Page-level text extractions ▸
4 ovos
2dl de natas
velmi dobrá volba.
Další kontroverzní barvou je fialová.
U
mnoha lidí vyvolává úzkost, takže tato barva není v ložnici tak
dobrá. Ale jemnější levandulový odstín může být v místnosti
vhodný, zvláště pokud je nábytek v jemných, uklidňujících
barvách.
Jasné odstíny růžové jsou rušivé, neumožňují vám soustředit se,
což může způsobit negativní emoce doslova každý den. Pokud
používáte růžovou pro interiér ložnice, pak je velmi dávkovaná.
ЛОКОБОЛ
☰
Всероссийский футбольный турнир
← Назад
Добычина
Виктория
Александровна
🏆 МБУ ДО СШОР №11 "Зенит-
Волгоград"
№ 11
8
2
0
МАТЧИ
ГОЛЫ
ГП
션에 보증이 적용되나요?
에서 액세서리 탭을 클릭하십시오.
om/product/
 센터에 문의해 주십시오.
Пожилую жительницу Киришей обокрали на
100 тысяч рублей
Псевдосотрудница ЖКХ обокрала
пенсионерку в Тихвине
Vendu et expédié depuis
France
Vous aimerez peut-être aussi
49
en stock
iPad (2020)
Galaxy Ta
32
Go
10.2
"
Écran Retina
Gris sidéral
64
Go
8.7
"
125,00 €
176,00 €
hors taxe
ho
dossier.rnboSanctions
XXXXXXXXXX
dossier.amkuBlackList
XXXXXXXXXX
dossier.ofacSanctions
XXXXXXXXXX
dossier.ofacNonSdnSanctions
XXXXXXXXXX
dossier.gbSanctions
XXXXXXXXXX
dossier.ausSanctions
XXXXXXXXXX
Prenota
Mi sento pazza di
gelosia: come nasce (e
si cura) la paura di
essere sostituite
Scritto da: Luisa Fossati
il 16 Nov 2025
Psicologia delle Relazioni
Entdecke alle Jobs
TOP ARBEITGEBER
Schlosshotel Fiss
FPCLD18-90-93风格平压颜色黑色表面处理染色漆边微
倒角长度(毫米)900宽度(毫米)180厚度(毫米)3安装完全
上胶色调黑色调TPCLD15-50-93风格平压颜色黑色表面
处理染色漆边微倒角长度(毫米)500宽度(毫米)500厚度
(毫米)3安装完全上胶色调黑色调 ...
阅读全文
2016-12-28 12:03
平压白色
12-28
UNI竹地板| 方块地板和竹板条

TASK TO CARRY OUT ▸
Return, from the data, each line that has the word "velmi" in it.

ANSWER SPACE ▸
velmi dobrá volba.
používáte růžovou pro interiér ložnice, pak je velmi dávkovaná.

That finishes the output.